Mujerícola 9: Pina

Lo que yo cuento hoy son las historias que hubiera esperado escuchar. Lo que cuento no es sino una parte de aquello que no he visto.  Si lo hubiera visto, no lo habría contado.

Espejismos

A Pina, el hijo se le convirtió en árbol. Un jabillo enorme.

Ella acariciaba sus espinas todas las mañanas, en su acostumbrada procesión matutina.

Fidel, que así se llamaba su ceiba, había transfigurado su plexo en una corteza erizada, la luna del treinta y uno de agosto de mil novecientos cincuenta y seis.

Leer también:  Mujerícola 8

Él no llegaba a veinte años, entonces.

Cumplía el primero de su vida cuando una fiebre le ocasionó una meningitis que lo sembró en las faldas de su madre.

El mismo día en que se volvió callo, Pina supo que el Chacal de Güiria lo había marcado. Pero, Fidel no podía ser comunista. Lustraba cada pepa del rosario antes de rezarlo palante y patrás.

La última vez que le vieron había subido a los planes, cuando lo arrastraron por la barba.

Allí volaban papagayos los niños. Los que se escondieron para presenciar aquello también prefieren creer que deshojaba cada vez que el viento le convidaba a llorar.

Lo habrían tirado en las lagunas de por allí mismito, pero nunca nadie lo consiguió.

Pina no sabía si quería conseguirlo, y aunque la mayoría de las madres prefieren una tumba, ella apretó la cintura del jabillo con una cinta negra cada año.

La gente la asumía loca, porque “cómo se puede vivir con un dolor de ese tamaño”. Y “por qué le habrá puesto Fidel”, y más aun, por qué le dejaba la “chiva”.

En enero de ese año, los barbudos habían irrumpido en Cuba y prometían el comunismo. A Don Pedro no le gustaba aquella nefasta coincidencia, tanto como a Fidel le aterraban las tijeras.

Estrada sentía un odio sin orillas por los comunistas.

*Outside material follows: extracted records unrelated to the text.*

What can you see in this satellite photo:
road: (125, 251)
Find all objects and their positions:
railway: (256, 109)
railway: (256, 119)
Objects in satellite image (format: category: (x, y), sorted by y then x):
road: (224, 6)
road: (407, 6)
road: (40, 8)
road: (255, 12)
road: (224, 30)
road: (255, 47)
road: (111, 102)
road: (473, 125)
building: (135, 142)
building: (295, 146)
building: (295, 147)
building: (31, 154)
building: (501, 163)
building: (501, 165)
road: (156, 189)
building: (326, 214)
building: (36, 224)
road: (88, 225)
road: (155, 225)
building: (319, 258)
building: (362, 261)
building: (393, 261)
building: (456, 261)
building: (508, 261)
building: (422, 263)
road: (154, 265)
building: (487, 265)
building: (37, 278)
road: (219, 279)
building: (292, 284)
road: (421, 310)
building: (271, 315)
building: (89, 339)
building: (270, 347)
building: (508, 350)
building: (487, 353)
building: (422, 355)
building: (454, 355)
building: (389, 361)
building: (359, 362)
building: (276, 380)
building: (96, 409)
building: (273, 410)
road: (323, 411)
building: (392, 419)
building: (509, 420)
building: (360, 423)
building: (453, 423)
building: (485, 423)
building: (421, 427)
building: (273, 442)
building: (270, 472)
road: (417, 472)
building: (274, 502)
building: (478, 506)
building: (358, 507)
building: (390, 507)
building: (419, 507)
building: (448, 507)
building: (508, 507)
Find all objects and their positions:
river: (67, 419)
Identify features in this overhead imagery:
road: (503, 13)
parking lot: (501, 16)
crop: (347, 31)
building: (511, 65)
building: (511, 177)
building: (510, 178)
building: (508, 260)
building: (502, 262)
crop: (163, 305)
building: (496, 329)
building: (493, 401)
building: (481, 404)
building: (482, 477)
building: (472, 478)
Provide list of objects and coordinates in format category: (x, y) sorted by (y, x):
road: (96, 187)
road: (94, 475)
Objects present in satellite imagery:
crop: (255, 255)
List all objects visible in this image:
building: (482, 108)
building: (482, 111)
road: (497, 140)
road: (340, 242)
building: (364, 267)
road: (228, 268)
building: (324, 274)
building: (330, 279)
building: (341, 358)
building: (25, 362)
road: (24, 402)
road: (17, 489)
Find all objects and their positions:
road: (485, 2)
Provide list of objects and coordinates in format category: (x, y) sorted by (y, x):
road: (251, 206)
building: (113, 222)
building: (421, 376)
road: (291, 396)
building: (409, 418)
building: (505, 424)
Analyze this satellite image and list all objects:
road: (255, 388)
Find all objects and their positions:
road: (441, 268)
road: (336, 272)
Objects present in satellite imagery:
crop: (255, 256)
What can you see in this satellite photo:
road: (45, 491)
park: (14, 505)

Fidel hacía los mandados en el barrio, embolsaba en la bodega de Carlos, y era conocido por las beradas que llevaba en las manos, porque siempre podía ser ocasión para volar. Nunca usó pantalones. Es así como las raíces -del jabillo que fue- desnudaban las rodillas. En semana santa dejaba caer muchas “orejitas” porque ansiaba oír las oraciones a María.

A Pina le contaron que a “otros comunistas” lo arrojaron de helicópteros, les quemaron su sexo, incluso les cortaban las extremidades. Los enviaban a Guasina y cuando crecía el Orinoco, morían ahogados en el islote. Su árbol se hubiese podrido, pensaba mientras se llevaba las manos a la cabeza ¡Bendito!

Alguna vez decidió cambiarle el nombre, para que no le siguiesen llevando tabacos como ofrenda. Pero era muy tarde. Y si no le hubiese llamado así, se daba golpes en el pecho. Y si lo hubiese amarrado a la cama para arrancarle el bigote. Y si…

Todos los domingos, el vestido de Pina ondeaba en los planes. Se hacía de una horqueta para bajar los papagayos que se atoraban entre las ramas de Fidel, hasta que hubo un momento que la artritis no la dejó hacerlo más. Una vez pudo volver a sonreír. Le gustaba pensar que era su hijo el que enredaba los amarres de trapo que hacían la cola de las cometas..

La última vez que vimos a Pina, había reunido las orejitas de su árbol, las puso en el mortero y las amasó con la arepa del día. Se la puso en la lengua como una hostia. Hubiese querido que el veneno fuera suficiente.

No saldría más de su cama.

Se dice que emplumó. Se la reconoce por ser la única papagayo que come del jabillo.

La madre de Pedro Estrada se llamó María Albornoz. Tenía en los ojos la mar serena de Vargas y un cuervo revoloteando, desde que lo parió.

Al decir del poeta libanés Isaa Makhlouf “el vientre, siempre hermoso, es, en la mayoría de los casos, una fábrica que produce bestias”.